Die Fotos der zierlichen jungen Frau in Handschellen verbreiteten sich rasend schnell in den sozialen Netzwerken. Ein trauriges Bild. Noch trauriger ist jedoch die Perspektive: Während Diana Loginowas 13-tägiger Haft wurden zwei weitere Protokolle gegen sie wegen „Diskreditierung der russischen Armee“ erstellt. Dies könnte zur Einleitung eines Strafverfahrens führen.

Im April 2025 wurden die Strafen für die Diskreditierung der russischen Streitkräfte verschärft. Jetzt tritt die strafrechtliche Verantwortung nicht erst bei „wiederholter Diskreditierung“ ein, sondern bereits beim ersten Mal. Und das bedeutet eine Freiheitsstrafe von bis zu sieben Jahren.  

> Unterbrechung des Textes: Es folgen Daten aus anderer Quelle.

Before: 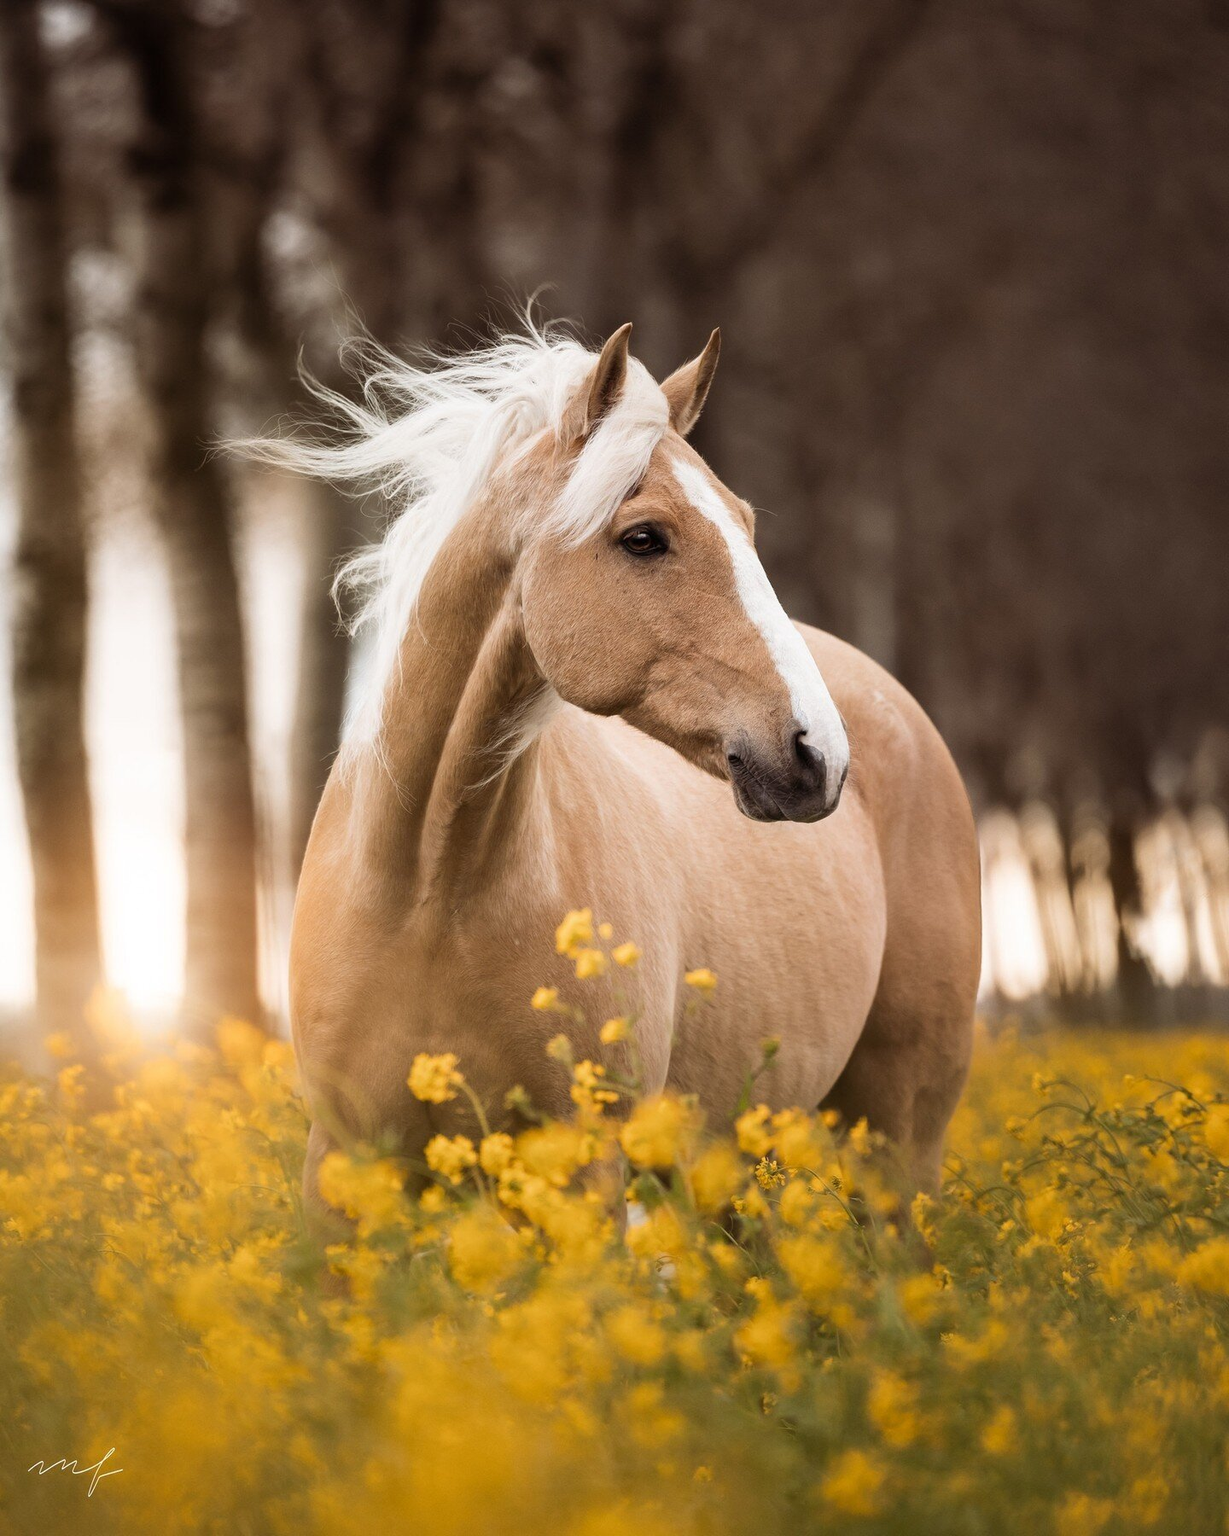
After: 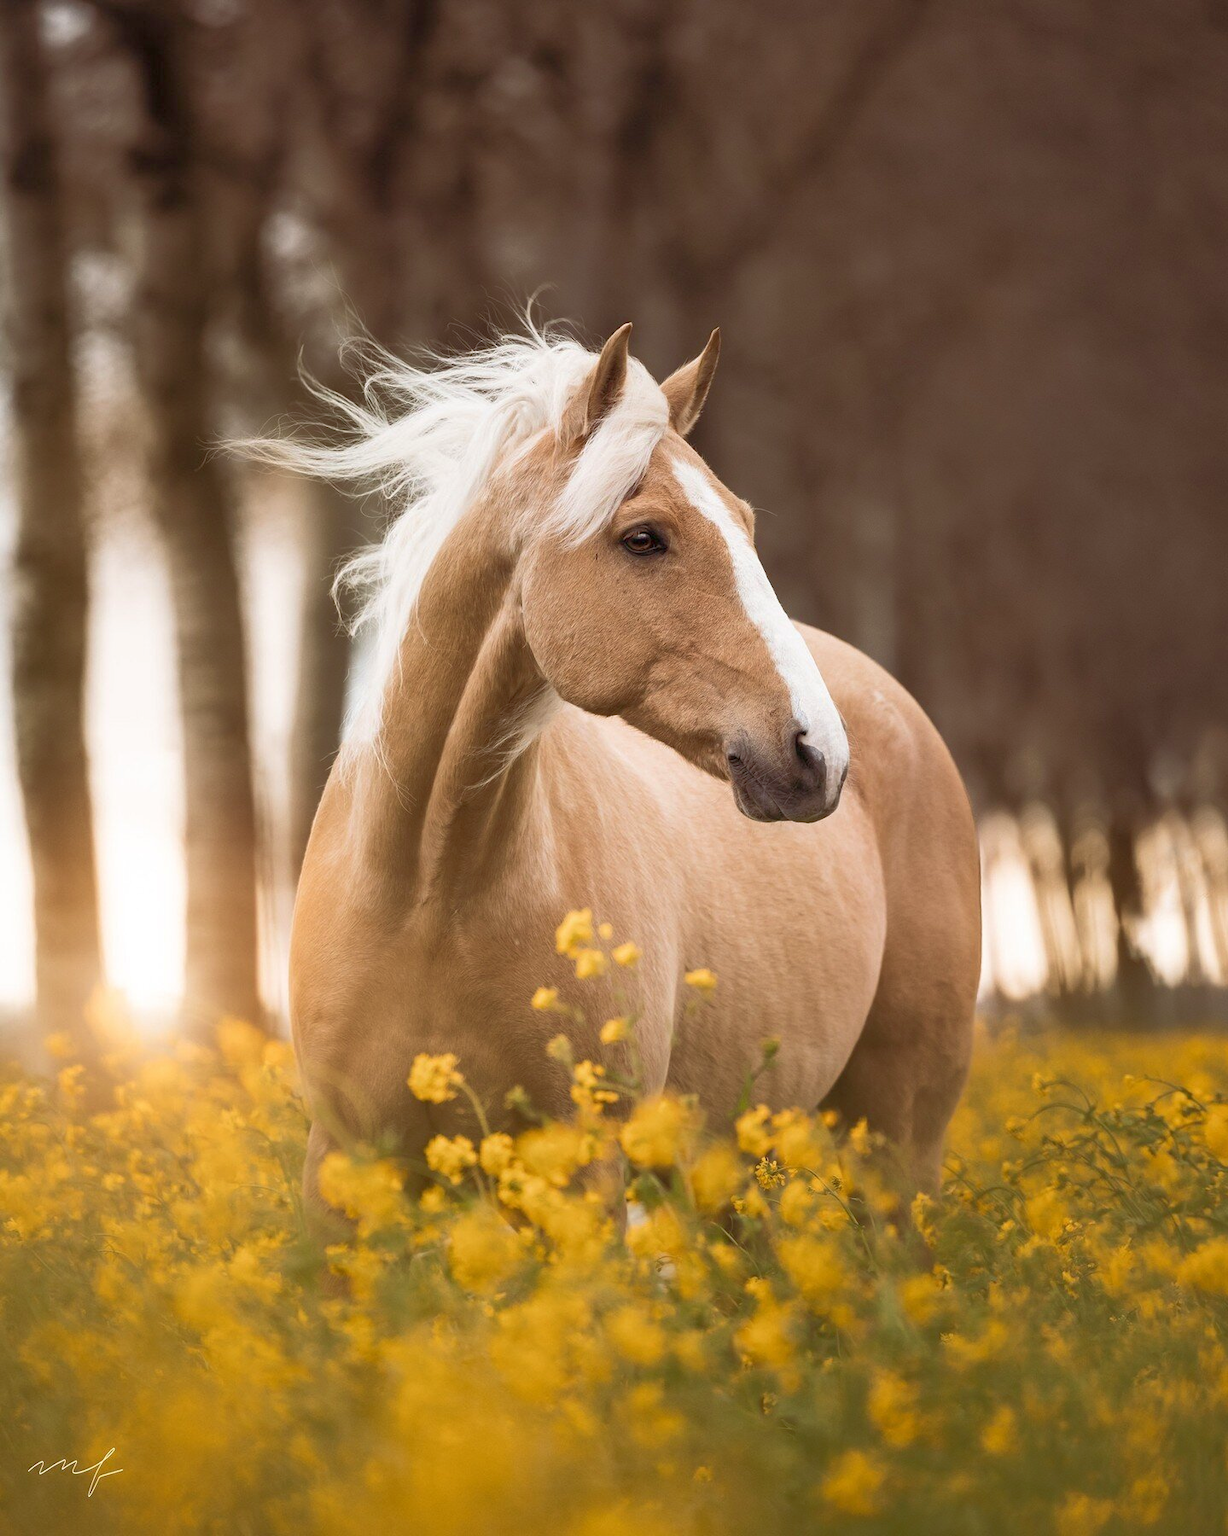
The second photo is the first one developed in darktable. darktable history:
rgb curve: curves: ch0 [(0, 0) (0.072, 0.166) (0.217, 0.293) (0.414, 0.42) (1, 1)], compensate middle gray true, preserve colors basic power
velvia: strength 17%
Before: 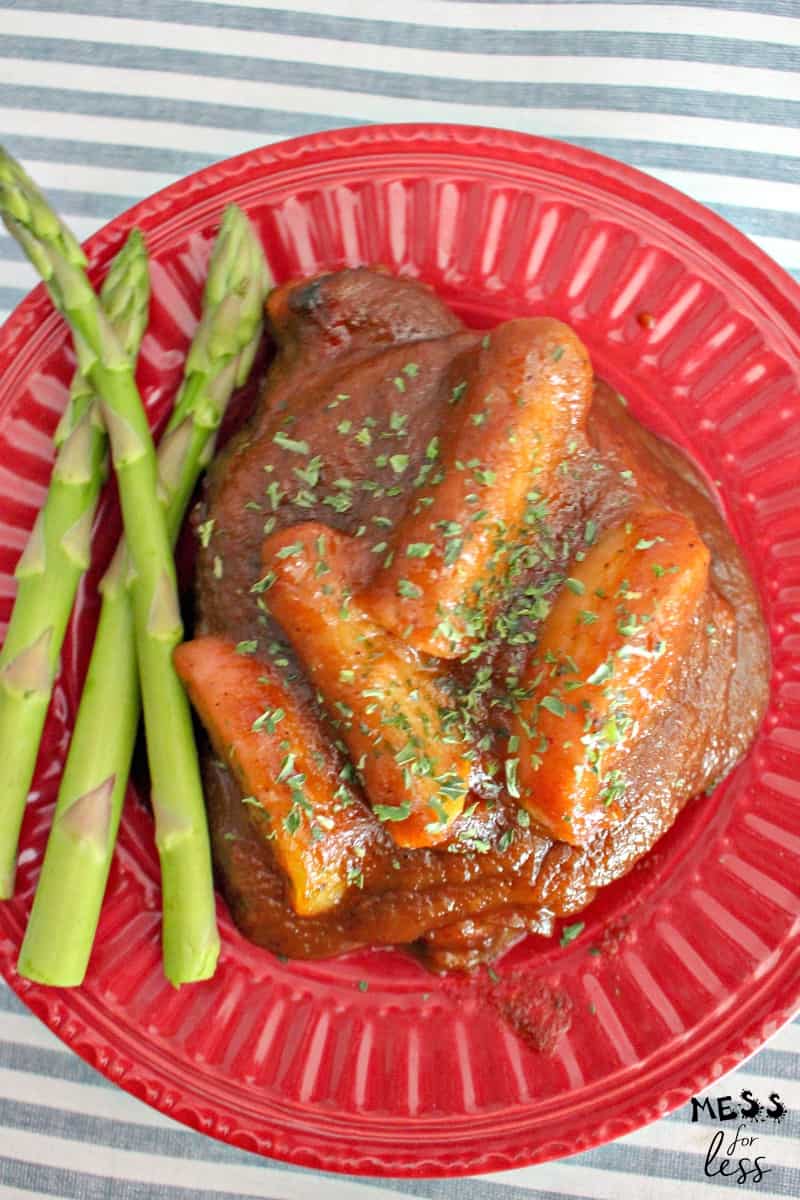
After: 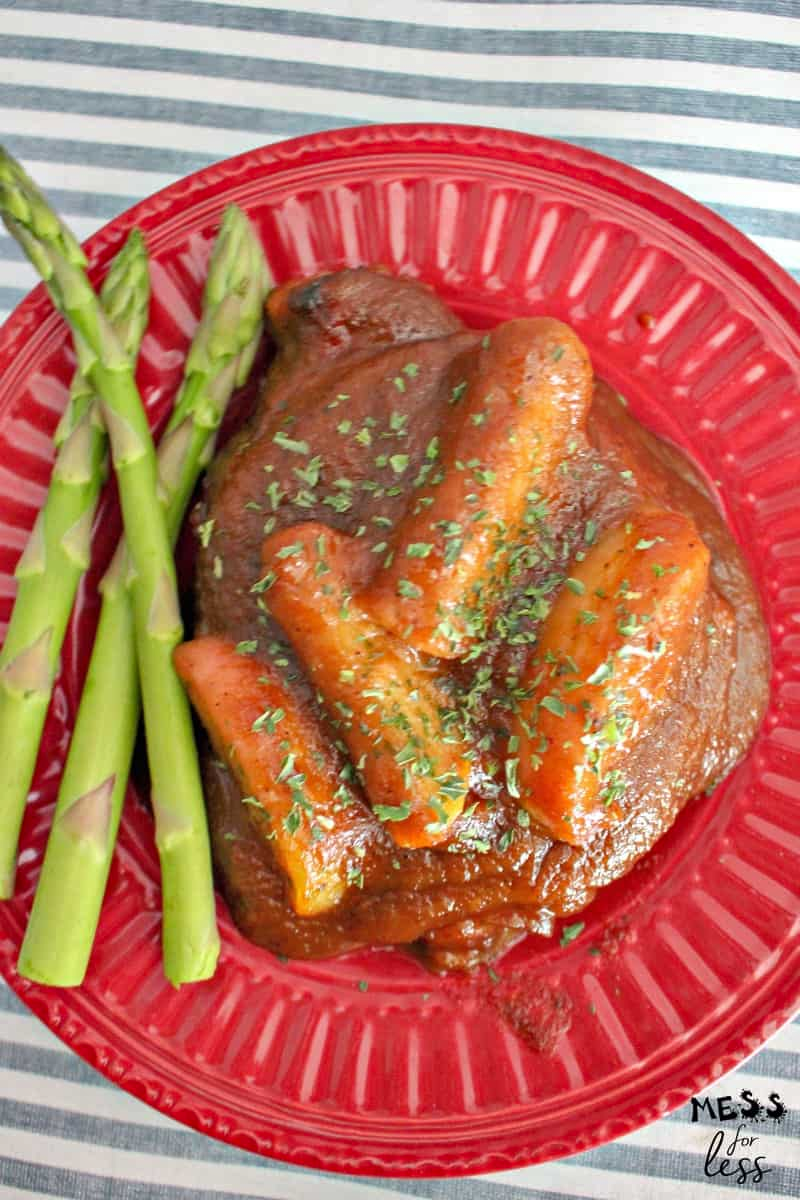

Wie reagieren die Menschen auf die Verhaftung der Musiker?

Natürlich sind diejenigen, die Denunziationen gegen die jungen Musiker verfasst haben, mit den aktuellen Ereignissen vollkommen zufrieden oder fordern noch härtere Maßnahmen. An Anzeigen mangelte es nicht. Dies taten der wenig bekannte 28-jährige Rapper Michail Nikolajew sowie der Abgeordnete der Staatsduma Michail Romanow. Aufrufe zu Repressionen gegen die Band verbreiteten Marina Achmedowa, Mitglied des Menschenrechtsrats beim Präsidenten, und der ultrarechte Blogger Wladislaw Posdnjakow.

Es gab jedoch auch andere Reaktionen. Junge Musiker gingen in russischen Städten auf die Straße, um ihre inhaftierten Kollegen zu unterstützen. Die Unterstützung von „Stoptime“ kostete den Straßenmusiker Jewgeni Michailow aus Jekaterinburg seine Freiheit. Er wurde festgenommen.

Was bleibt unterm Strich?

In Russland gibt es Menschen, vor allem junge, die nicht im Chor singen und im Gleichschritt marschieren wollen. Sie haben andere Lieder. Der Staat hält sie für gefährlich. Sie sind noch gefährlicher als das unsterbliche Ballett von Pjotr Tschaikowski. Und sie werden sicher nicht im Fernsehen gezeigt.